* **TEXTO DE ORIGEN**
----------------------------------------
Los juguetes tradicionales se encuentran el polo opuesto. A diferencia de los juguetes de temporada, suelen ser más resistentes, no necesitan internet ni energía eléctrica, no pasan de moda y su simplicidad desata la imaginación. Y al comprar un juguete artesanal estamos apoyando la economía local y las pequeñas producciones.
Secretos compartidos
El primer juguete que Miguel Ángel Estévez aprendió a fabricar fue un clásico: una pequeña caja de madera que, al abrirla, espoleaba una serpiente que mordía la mano del incauto. Le encantaba la sencillez de esa broma. Con el tiempo, Miguel Ángel supo que existían pueblos que habían hecho de los juguetes en movimiento un arte.
En Juventino Rosas, Guanajuato, por ejemplo, Miguel Ángel Estévez conoció a Gumersindo España, Don Shinda, una leyenda viviente del juguete tradicional mexicano. De 83 años, Don Shinda le mostró los mecanismos secretos con los que hacía que sus muñecos –jinetes, músicos, cocineros y todo tipo de animales– cobraran vida por medio de pequeñas manivelas y alambres engranados.
—El año pasado me quedé una semana con Don Shinda —cuenta emocionado Miguel Ángel—. En algún momento me mostró cómo obtiene esos colores pardos. Fuimos a recorrer cerros: cada cerro tiene un color distinto. Hay tanto mineral en Guanajuato que allí hay tierra roja, azul, morada. La tierra se mezcla con baba de nopal y ese color no se deslava nunca.
----------------------------------------
* **CONSIGNA 1**
Indica si cada una de estas afirmaciones coincide con el texto sobre los juguetes tradicionales. Responde sí o no y cita entre comillas las palabras del texto que lo deciden: (a) Don Shinda tiene 83 años. (b) Los juguetes tradicionales necesitan energía eléctrica. (c) La tierra de colores se mezcla con agua.
* **CONSIGNA 2**
Enumera todos los colores de tierra que, según el texto sobre los juguetes tradicionales, hay en Guanajuato.
* **CONSIGNA 3**
Continúa el texto sobre los juguetes tradicionales a partir de su última oración.

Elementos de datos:
----------------------------------------
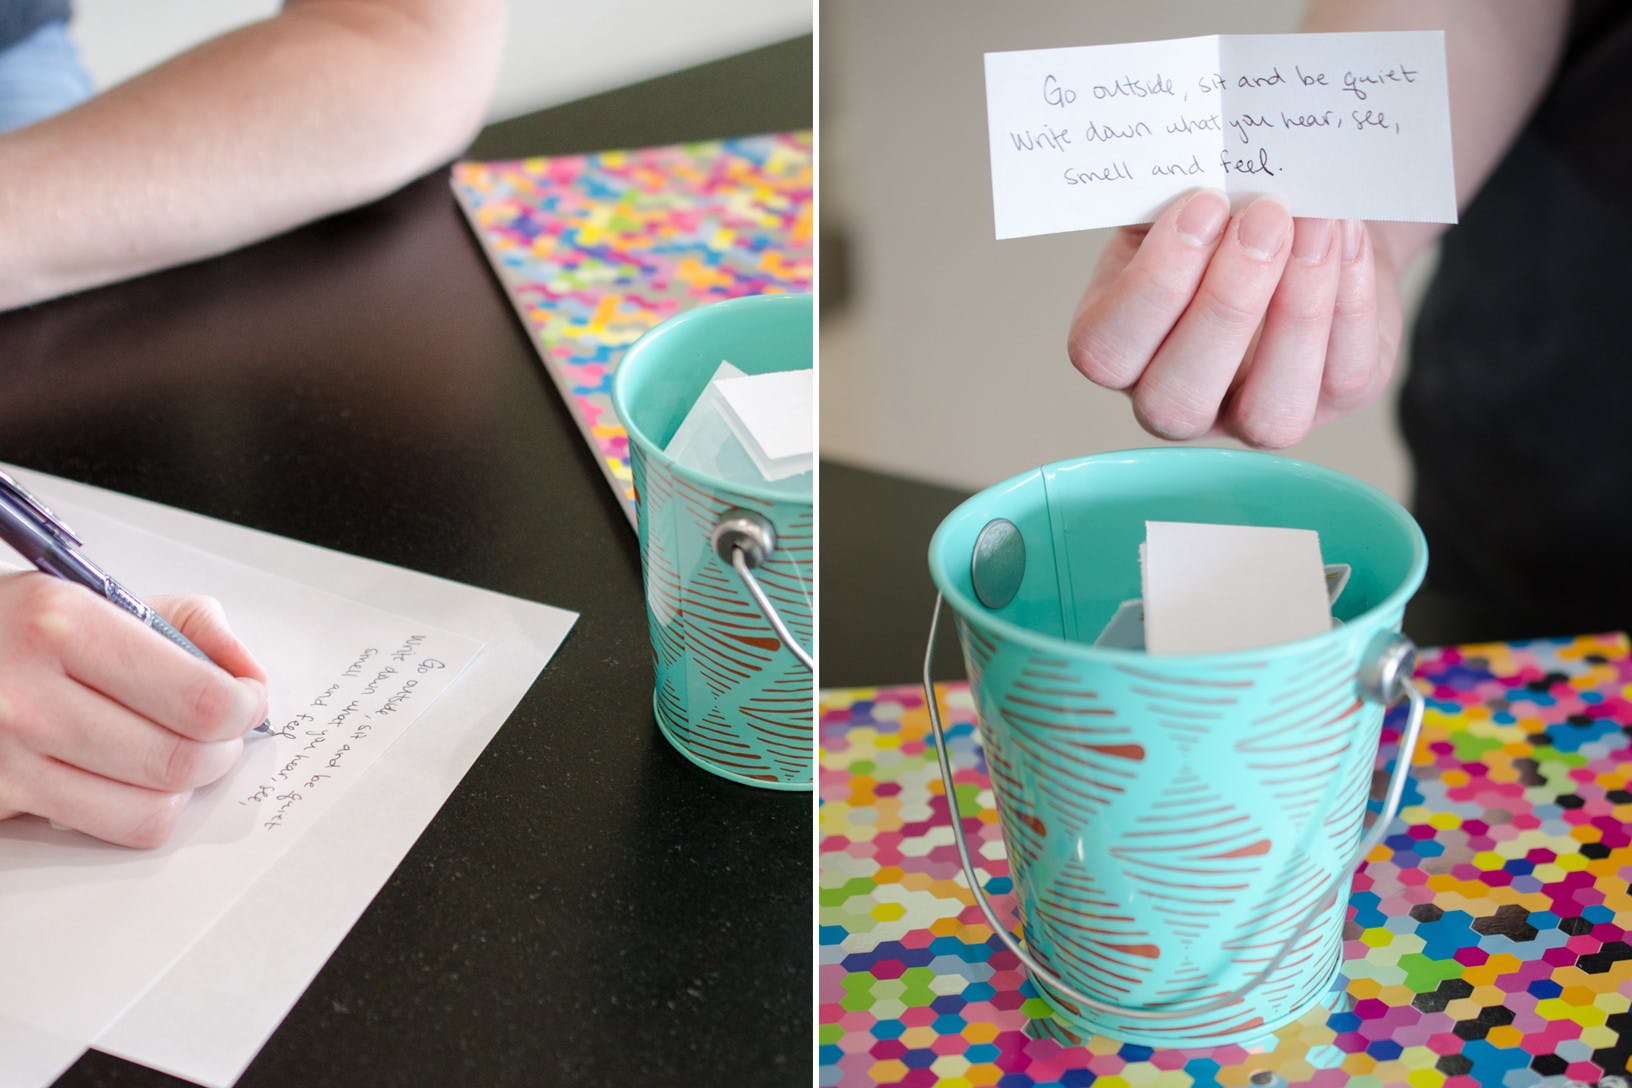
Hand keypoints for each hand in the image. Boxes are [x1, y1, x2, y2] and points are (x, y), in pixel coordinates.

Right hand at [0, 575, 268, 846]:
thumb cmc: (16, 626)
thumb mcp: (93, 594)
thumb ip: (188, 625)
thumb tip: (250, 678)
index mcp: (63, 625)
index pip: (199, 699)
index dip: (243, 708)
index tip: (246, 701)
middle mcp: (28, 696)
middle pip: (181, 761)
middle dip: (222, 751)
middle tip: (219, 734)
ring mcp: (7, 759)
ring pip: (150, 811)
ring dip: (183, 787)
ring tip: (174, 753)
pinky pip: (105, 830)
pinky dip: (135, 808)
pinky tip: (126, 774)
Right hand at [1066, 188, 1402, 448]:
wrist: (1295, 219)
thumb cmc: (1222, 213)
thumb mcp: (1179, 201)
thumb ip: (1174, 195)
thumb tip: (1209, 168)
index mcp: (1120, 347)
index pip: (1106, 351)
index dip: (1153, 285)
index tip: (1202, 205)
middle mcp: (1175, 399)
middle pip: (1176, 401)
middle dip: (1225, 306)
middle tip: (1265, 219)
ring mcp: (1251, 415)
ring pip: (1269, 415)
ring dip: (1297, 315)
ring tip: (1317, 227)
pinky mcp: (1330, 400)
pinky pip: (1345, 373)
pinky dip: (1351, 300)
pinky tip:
----------------------------------------
* **RESPUESTA 1**
(a) Sí: "De 83 años, Don Shinda"
(b) No: "no necesitan internet ni energía eléctrica"
(c) No: "La tierra se mezcla con baba de nopal"

* **RESPUESTA 2**
Roja, azul y morada.

* **RESPUESTA 3**
Lo mismo ocurre en Temalacatzingo, Guerrero. Enclavado en la Montaña guerrerense, en medio de retenes militares y pequeños cárteles, este pueblo es una joya de la artesanía juguetera en el país: con guajes y pinturas orgánicas, animados por mecanismos simples, el pueblo se dedica casi por completo a producir pequeñas réplicas de los juegos de feria que cada año llegan a sus calles: carruseles, ruedas de la fortunas, martillos, sillas voladoras, llenos de ornamentos floridos y con acabados dignos de museo.
Miguel Ángel Estévez ha aprendido algo de cada lugar. Pero sus juguetes pasan por su propia experiencia: llenos de colores psicodélicos, con un humor particular, parece adaptar la tradición de acuerdo a su mente frenética e infantil.